Model Driver Screening and Evaluation Program
Volume II: Maryland Pilot Older Driver Study


Figure 1. Mobility Questionnaire

“I want to ask some questions about your driving habits, 
but first, I need to get some general information about you.” 


First Name, Middle Initial,  Last Name

Gender: (1) Male; (2) Female 

Date of Birth (YYYY, MM, DD)

Race:(1) African-American; (2) American Indian; (3) Asian; (4) Caucasian; (5) HispaniC; (6) Other 

Driver's License Number: 

Employment Status: (1) Unemployed; (2) Working Part Time; (3) Working Full Time; (4) Retired 

“Now, I have some questions about how much you drive.” 

1.How many days per week do you normally drive? 

2.How many total miles do you drive in a normal week? 

3.About how many miles per year do you drive? 

“These next questions are about when and where you drive. Answer these questions based upon your driving habits within the last 3 months. I want you to respond to each question with one of these answers: ‘Always, Usually, Sometimes, Rarely, Never.'” 

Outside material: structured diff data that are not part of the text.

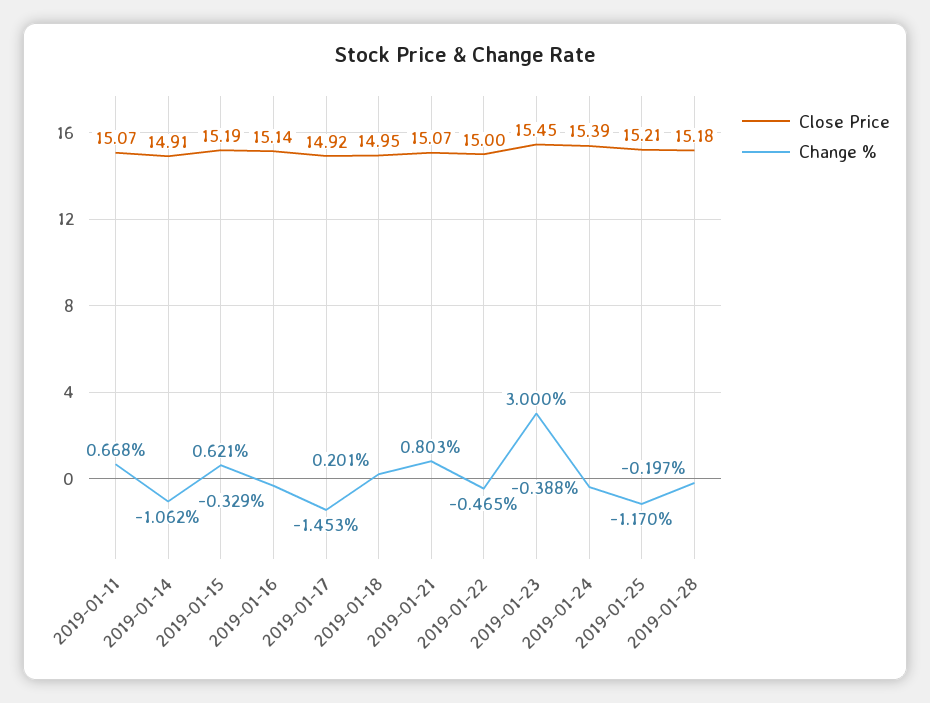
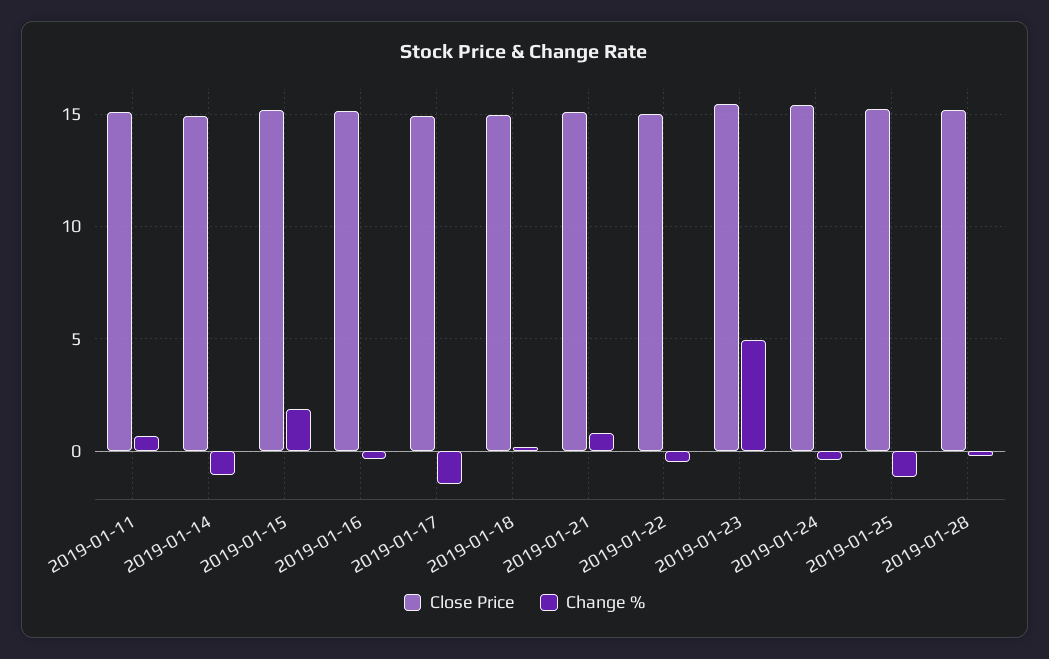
  {
    "Close Price": {
      "2019-01-11": 15.07,
      "2019-01-14": 14.91,
      "2019-01-15": 15.19,
      "2019-01-16": 15.14,
      "2019-01-17": 14.92,
      "2019-01-18": 14.95,
      "2019-01-21": 15.07,
      "2019-01-22": 15,
      "2019-01-23": 15.45,
      "2019-01-24": 15.39,
      "2019-01-25": 15.21,
      "2019-01-28": 15.18
    },
    "Change %": {
      "2019-01-11": 0.668,
      "2019-01-14": -1.062,
-     "2019-01-15": 0.621,
+     "2019-01-15": 2,
      "2019-01-16": -0.329,
      "2019-01-17": -1.453,
      "2019-01-18": 0.201,
      "2019-01-21": 0.803,
      "2019-01-22": -0.465,
-     "2019-01-23": 3,
+     "2019-01-23": 5,
      "2019-01-24": -0.388,
      "2019-01-25": -1.17,
      "2019-01-28": -0.197
    }
  }

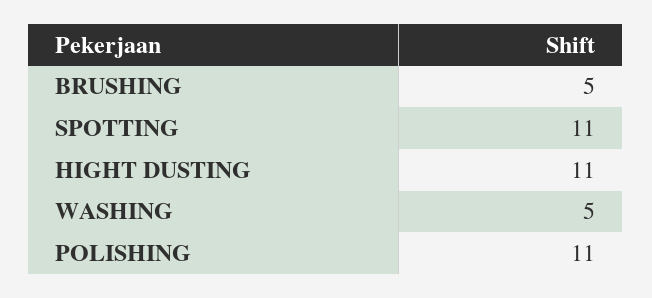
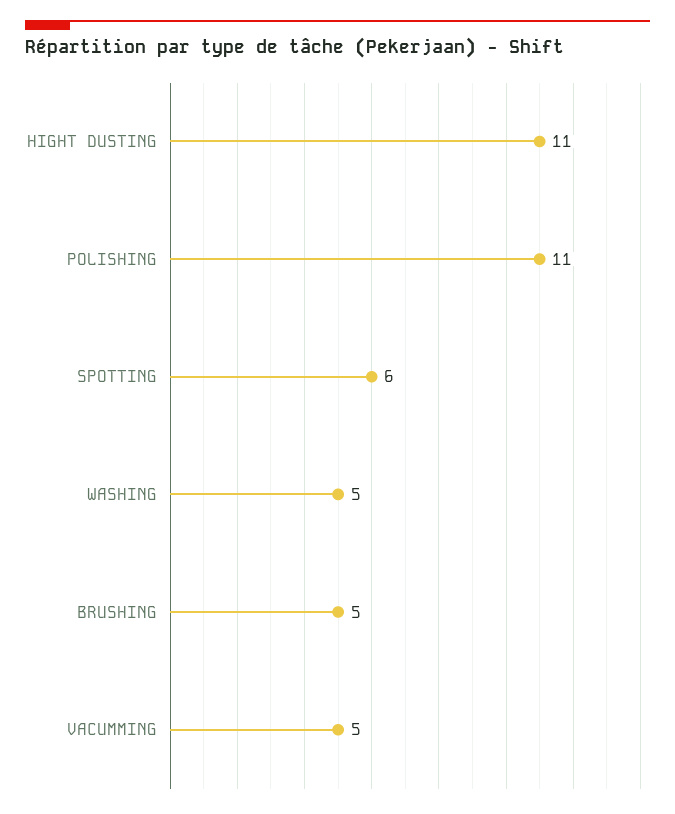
  {
    "BRUSHING": 5,
-   "SPOTTING": 11,
+   "SPOTTING": 6,
    "HIGHT DUSTING": 11,
    "WASHING": 5,
-   "POLISHING": 11
+   "POLISHING": 11,
+   "VACUMMING": 5
  }

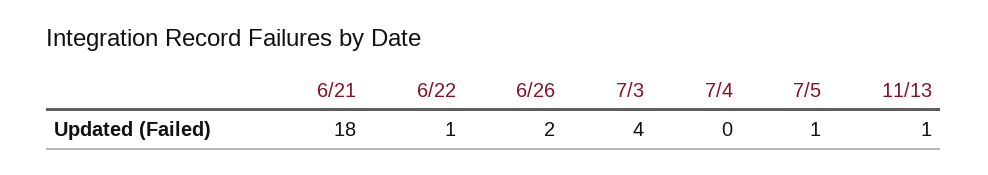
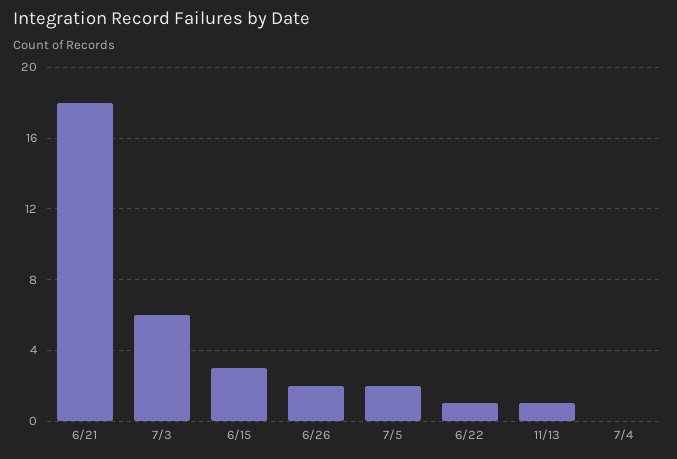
  {
    "6/21": 18,
    "6/22": 1,
    "6/26": 2,
-   "7/3": 4,
+   "7/3": 6,
    "7/4": 0,
-   "7/5": 1,
+   "7/5": 2,
-   "11/13": 1
+   "11/13": 1,
+   "6/15": 3
  }

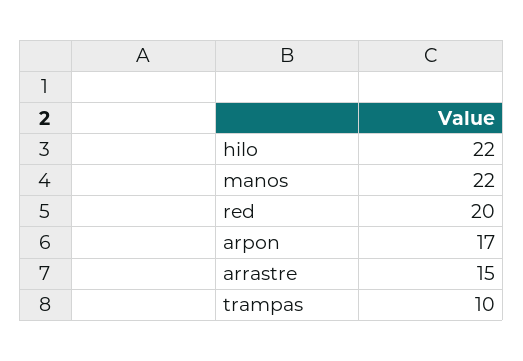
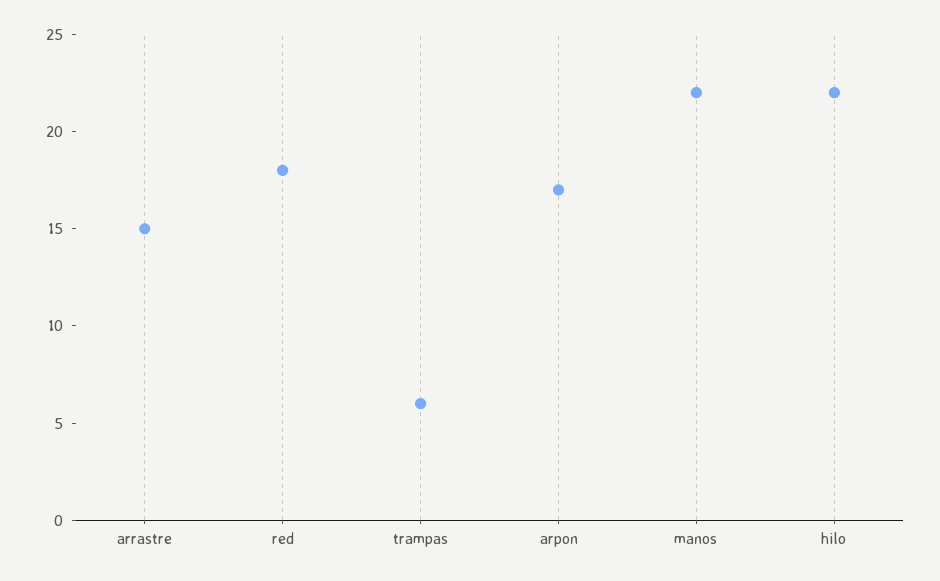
  {
    "hilo": 22,
    "manos": 22,
-   "red": 20,
+   "red": 18,
    "arpon": 17,
    "arrastre": 15,
-   "trampas": 10
+   "trampas": 6
  }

(Present the driver with the card that lists the response choices. For each statement, circle the number below the chosen frequency estimate.) 

4a. Do you avoid driving at night? 

4b. Do you avoid making left turns across oncoming traffic? 

4c. Do you avoid driving in bad weather (rain, snow, fog, etc.?) 

4d. Do you avoid driving on high-traffic roads? 

4e. Do you avoid driving in unfamiliar areas? 

4f. Do you pass up opportunities to go shopping, visit friends, etc., because of concerns about driving? 

“The last set of questions addresses various health issues, plus habits and preferences that may have a bearing on how well your transportation needs are met.” 

5. Have you fallen to the floor or ground in the past 3 years? (NOTE: A trip or stumble doesn't count) 

6. Would you have difficulty walking one block or climbing one flight of stairs?